_Extracted text_

*-*-*

This portrait was made with a Yashica speedlight fitted with the zoom reflector that comes with the Falcon Eyes SGA-K9 studio lighting kit. I purchased the Yashica speedlight brand new, for Rs. 1,000. I used a Canon 60D DSLR with the Canon 24-105 f/4 lens.

Gone are those days when you had to hire a photo studio to click professional looking portraits of your clients, family, and friends.

Today, we have affordable wireless trigger-receiver sets that let us control a flash i.e. speedlight, any speedlight, wirelessly.

Even a Yashica and Vivitar speedlight costing Rs. 1,000 will produce the same results as compared to more expensive speedlights.

The trick is to learn simple techniques such as using the camera in the manual mode, understanding the difference between an all-manual and TTL speedlight, and sync-speed etc.

You will be able to use lighting techniques such as butterfly, loop, split, broad, short and Rembrandt with inexpensive speedlights.

Every speedlight has a guide number, it will be mentioned on the box or in the manual. GN = distance x aperture value. The higher the GN, the more powerful the speedlight. I like speedlights having GN > 135 feet or 41 metres, and recycle times of 3.5 seconds or less at full power.

I use non-TTL speedlights such as the Rs. 1,000 Yashica and Vivitar speedlights, and an Altura speedlight. I use TTL speedlights such as the Sunpak PZ42X and the Canon 420 EX.

I have worked with other brands such as Yongnuo and Digitek.

My typical portrait setup consists of one, sometimes two speedlights.

A 2-speedlight setup requires a 1-trigger 2-receiver set. I use JJC and Aputure Trigmaster Plus.

Some of the studios where I have taught studio lighting have Digitek and Simpex.

Other things that you need to get started are:

The Falcon Eyes SGA-K9 lighting kit consists of a softbox; the best softbox for speedlights that I have come upon for my needs, snoot, zoom reflector, and globe diffuser. I use the SGA-K9 a lot, along with the ExpoImaging Rogue FlashBender 2 XL.

A zoom lens gives me more versatility when clicking studio portraits in small spaces.

I find the 70-200 mm lens too long. Canon’s 24-105 F 4 and Nikon’s equivalent, the 24-120 F 4 are ideal for me. Both have stabilisation. 

I recommend the Canon 85 mm F 1.8 and the Nikon 85 mm F 1.8 G for outdoor portraiture on a budget. The 85 mm 1.8 is an excellent lens to have for indoor studio work as well. It’s just that a zoom lens offers more versatility, which is so important in small spaces.

The gentlemen in the photographs here are members of a band called Circumfrenzy.

*-*-*

_Information given_
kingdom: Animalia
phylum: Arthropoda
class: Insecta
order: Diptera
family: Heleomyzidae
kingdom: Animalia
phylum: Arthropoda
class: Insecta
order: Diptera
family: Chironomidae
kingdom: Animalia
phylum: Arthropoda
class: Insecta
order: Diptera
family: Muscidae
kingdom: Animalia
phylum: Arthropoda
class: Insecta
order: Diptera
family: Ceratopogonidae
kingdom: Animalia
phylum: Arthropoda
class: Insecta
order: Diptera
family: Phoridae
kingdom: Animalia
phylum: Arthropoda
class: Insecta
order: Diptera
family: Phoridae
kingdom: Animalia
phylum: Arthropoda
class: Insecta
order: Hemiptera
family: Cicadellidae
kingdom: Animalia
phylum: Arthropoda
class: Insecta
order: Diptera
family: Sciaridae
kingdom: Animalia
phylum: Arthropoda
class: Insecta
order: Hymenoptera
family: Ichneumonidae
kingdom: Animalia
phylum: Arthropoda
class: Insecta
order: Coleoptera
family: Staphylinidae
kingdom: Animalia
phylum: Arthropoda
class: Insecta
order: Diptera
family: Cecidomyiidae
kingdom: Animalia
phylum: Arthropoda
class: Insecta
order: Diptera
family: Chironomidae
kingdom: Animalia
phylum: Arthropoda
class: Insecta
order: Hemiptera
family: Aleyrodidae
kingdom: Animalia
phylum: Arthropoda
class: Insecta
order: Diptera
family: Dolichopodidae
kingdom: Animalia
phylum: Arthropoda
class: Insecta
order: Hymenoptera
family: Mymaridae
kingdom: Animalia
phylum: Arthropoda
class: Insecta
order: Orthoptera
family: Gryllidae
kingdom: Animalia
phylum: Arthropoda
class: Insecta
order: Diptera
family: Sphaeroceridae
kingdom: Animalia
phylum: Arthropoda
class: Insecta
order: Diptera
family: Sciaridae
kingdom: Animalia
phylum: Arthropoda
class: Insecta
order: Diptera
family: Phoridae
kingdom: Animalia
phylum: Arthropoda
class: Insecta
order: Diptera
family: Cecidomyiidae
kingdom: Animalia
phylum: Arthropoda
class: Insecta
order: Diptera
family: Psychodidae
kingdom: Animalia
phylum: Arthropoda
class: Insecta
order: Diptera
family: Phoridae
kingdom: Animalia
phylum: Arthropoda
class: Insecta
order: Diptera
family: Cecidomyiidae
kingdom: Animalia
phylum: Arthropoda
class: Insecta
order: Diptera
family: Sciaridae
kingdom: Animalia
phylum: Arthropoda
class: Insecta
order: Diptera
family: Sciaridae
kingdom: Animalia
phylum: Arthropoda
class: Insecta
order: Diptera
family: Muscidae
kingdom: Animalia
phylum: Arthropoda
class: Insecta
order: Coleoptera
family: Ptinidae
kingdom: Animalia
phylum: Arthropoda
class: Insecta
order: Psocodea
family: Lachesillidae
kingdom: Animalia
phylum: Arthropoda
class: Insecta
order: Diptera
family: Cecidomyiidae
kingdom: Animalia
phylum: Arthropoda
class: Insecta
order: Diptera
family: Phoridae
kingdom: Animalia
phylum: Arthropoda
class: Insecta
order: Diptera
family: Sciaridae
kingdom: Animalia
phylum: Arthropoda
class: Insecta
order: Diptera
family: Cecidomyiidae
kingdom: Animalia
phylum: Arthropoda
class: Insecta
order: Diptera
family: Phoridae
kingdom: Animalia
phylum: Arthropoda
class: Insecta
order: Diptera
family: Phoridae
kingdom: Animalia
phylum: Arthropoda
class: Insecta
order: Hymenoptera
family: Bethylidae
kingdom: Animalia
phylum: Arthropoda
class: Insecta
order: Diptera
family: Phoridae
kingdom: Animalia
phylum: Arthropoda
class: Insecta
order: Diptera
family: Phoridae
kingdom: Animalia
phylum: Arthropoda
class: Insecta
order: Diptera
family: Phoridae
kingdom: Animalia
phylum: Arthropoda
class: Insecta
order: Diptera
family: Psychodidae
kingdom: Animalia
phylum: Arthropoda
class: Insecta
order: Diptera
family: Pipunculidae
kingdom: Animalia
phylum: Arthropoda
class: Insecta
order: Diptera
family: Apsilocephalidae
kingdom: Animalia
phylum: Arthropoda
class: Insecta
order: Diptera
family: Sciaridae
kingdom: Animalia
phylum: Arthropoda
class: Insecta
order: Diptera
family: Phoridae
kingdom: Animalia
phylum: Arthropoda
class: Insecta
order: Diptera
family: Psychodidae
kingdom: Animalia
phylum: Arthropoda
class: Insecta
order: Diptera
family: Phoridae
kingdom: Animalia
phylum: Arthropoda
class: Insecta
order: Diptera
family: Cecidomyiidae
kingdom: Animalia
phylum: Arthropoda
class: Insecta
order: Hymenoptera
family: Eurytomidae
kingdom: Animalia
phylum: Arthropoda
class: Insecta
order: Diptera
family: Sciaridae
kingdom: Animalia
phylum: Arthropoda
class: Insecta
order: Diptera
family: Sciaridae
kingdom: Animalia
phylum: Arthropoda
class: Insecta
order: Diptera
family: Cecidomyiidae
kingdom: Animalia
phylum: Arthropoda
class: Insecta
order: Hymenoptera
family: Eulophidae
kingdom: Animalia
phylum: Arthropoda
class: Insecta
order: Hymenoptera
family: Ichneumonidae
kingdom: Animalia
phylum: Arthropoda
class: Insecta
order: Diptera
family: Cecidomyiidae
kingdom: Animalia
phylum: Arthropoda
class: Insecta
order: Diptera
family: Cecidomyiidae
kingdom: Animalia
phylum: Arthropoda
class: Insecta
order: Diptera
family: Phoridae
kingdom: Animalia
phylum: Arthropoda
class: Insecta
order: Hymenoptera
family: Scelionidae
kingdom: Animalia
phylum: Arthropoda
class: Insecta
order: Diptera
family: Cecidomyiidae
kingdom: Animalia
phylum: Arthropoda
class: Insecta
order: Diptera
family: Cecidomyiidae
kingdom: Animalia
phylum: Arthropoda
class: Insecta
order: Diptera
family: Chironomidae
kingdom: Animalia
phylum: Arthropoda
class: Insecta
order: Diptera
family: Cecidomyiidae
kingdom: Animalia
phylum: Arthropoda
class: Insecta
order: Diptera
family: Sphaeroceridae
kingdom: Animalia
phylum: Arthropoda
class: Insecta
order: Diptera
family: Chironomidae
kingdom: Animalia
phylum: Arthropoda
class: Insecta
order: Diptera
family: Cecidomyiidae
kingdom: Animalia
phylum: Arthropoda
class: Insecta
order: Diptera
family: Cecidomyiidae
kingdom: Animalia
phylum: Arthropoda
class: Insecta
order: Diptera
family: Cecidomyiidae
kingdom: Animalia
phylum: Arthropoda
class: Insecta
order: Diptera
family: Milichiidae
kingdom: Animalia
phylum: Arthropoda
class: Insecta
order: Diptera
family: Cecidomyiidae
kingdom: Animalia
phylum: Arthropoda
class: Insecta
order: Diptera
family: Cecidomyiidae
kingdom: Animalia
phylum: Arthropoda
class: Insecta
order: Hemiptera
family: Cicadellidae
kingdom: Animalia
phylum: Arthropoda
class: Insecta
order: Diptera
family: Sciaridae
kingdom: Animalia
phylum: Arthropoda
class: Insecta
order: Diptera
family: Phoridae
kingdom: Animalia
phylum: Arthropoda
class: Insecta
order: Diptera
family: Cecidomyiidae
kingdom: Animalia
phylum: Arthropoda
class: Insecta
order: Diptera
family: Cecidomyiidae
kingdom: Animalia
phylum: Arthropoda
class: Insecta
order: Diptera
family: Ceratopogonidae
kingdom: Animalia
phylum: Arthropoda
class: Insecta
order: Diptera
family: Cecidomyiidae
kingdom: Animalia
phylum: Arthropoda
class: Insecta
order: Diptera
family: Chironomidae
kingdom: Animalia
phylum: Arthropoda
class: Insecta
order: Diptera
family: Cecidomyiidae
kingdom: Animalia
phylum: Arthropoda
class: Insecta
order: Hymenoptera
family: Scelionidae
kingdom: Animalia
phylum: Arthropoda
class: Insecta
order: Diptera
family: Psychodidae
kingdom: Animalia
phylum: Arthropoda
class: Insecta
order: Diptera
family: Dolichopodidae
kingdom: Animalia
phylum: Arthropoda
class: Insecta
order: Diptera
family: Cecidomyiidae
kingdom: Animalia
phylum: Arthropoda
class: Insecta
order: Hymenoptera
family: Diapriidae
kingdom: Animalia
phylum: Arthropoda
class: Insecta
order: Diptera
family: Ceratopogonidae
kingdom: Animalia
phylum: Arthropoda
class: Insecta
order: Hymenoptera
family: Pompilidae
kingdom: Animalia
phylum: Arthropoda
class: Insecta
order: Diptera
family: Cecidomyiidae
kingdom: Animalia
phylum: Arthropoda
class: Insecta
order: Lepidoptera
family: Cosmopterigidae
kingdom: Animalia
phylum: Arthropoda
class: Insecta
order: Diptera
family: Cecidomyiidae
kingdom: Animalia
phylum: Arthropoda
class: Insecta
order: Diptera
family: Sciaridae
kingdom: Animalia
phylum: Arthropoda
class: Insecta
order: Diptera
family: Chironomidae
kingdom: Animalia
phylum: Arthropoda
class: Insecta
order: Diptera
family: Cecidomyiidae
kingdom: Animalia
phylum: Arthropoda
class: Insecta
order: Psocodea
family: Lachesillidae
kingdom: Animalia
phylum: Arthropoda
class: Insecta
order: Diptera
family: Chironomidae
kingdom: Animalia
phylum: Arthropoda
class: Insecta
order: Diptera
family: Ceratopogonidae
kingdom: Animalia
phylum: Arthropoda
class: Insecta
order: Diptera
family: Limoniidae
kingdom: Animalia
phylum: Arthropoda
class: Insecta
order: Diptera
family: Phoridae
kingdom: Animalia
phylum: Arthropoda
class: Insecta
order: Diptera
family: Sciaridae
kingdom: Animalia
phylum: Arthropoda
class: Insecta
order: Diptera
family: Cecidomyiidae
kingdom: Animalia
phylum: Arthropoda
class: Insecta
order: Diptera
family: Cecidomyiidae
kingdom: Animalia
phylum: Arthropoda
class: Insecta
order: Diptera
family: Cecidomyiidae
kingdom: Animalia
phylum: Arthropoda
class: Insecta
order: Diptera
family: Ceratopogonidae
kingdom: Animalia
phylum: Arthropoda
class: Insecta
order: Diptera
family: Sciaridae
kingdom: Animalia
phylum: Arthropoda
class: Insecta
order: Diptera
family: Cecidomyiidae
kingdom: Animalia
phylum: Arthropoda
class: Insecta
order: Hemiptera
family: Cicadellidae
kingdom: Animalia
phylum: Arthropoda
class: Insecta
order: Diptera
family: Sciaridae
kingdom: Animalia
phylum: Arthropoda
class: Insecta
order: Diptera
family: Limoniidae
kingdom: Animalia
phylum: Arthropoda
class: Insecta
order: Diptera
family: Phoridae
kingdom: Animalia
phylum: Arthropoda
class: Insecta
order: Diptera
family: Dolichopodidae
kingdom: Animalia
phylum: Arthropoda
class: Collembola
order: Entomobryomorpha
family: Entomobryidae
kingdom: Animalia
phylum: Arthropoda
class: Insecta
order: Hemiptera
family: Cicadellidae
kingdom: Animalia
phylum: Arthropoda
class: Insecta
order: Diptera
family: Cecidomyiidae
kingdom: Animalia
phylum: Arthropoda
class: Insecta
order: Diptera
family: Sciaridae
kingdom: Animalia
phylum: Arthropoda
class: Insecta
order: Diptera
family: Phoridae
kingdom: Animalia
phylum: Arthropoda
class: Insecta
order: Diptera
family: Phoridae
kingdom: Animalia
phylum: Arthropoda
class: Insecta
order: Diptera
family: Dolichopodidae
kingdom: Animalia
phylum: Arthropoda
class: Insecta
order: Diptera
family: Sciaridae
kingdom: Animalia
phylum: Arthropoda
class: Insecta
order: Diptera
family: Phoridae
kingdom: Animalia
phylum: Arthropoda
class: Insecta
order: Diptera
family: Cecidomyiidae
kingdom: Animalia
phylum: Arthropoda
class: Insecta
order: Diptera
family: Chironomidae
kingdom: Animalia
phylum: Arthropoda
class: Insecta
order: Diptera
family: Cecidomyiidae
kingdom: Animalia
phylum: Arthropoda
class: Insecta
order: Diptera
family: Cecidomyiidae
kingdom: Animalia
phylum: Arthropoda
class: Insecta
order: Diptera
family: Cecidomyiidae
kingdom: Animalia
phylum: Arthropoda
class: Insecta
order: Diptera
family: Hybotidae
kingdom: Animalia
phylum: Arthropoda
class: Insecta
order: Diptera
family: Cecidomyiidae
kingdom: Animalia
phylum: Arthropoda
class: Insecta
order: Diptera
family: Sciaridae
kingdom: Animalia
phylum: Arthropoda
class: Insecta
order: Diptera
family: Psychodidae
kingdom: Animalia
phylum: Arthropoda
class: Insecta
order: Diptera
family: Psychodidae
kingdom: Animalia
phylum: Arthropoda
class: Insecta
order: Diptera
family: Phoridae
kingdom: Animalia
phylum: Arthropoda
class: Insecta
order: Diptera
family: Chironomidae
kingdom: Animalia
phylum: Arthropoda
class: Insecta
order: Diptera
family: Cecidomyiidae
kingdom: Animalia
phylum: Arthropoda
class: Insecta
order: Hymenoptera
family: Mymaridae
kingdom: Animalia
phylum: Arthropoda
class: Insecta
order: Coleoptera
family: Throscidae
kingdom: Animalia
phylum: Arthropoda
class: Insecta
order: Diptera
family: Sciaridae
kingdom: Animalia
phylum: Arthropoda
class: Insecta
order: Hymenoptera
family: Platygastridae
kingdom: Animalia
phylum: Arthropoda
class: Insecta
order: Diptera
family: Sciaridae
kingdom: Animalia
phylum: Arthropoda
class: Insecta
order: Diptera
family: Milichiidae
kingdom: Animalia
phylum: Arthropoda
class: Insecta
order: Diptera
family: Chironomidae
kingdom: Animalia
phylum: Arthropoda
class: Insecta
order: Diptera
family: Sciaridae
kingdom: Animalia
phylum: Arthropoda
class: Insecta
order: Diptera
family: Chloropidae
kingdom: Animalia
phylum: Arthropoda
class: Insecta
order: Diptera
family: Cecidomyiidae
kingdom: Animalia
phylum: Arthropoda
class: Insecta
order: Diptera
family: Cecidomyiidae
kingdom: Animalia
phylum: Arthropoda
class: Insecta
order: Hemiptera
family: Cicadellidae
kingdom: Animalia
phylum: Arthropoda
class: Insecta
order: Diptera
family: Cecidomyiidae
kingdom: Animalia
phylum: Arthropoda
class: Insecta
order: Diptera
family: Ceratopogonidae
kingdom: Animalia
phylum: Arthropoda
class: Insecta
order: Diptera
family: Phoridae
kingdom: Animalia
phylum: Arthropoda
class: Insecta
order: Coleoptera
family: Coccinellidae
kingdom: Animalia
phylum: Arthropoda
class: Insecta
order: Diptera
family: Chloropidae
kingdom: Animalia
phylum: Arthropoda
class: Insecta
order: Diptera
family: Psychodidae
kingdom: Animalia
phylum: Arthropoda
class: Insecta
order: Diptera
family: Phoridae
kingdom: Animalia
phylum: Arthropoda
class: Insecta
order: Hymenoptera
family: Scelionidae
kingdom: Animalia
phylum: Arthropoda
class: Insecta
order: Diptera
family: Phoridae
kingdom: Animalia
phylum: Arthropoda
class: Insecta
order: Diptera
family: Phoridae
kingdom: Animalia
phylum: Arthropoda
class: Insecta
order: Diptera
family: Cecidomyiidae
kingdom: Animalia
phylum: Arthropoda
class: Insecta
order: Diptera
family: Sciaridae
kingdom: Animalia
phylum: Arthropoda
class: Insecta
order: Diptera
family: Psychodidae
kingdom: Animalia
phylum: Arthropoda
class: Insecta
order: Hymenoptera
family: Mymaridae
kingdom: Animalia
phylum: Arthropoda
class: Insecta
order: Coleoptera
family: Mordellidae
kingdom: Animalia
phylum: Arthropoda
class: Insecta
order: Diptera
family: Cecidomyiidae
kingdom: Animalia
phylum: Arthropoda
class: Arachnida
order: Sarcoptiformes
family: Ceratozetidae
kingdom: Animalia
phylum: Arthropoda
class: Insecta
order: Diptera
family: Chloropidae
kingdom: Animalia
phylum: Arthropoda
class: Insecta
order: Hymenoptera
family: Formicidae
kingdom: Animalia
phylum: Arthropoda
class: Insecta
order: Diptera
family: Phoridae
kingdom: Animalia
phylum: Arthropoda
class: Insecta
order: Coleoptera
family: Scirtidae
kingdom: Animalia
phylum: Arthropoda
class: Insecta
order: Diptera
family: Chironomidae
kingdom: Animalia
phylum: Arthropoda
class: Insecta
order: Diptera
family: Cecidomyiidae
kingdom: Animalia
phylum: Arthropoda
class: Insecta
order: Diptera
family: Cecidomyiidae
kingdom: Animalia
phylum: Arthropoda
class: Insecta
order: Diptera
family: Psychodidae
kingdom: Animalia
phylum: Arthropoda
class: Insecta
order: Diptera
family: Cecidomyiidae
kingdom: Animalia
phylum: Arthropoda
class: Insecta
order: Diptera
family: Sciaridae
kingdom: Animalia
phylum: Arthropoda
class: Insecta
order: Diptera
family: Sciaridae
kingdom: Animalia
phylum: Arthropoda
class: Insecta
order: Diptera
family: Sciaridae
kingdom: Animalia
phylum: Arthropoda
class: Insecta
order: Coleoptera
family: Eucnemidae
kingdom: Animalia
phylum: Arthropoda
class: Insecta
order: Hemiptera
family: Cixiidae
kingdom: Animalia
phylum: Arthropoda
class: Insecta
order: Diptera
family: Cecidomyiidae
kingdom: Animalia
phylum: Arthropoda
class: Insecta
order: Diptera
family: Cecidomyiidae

*-*-*

_What to produce_
According to the text on speedlight portraits, what recycle time at full power does the writer like a speedlight to have? The data come from a different source than the text on speedlight portraits.

_Response to the exercise_
3.5 seconds or less.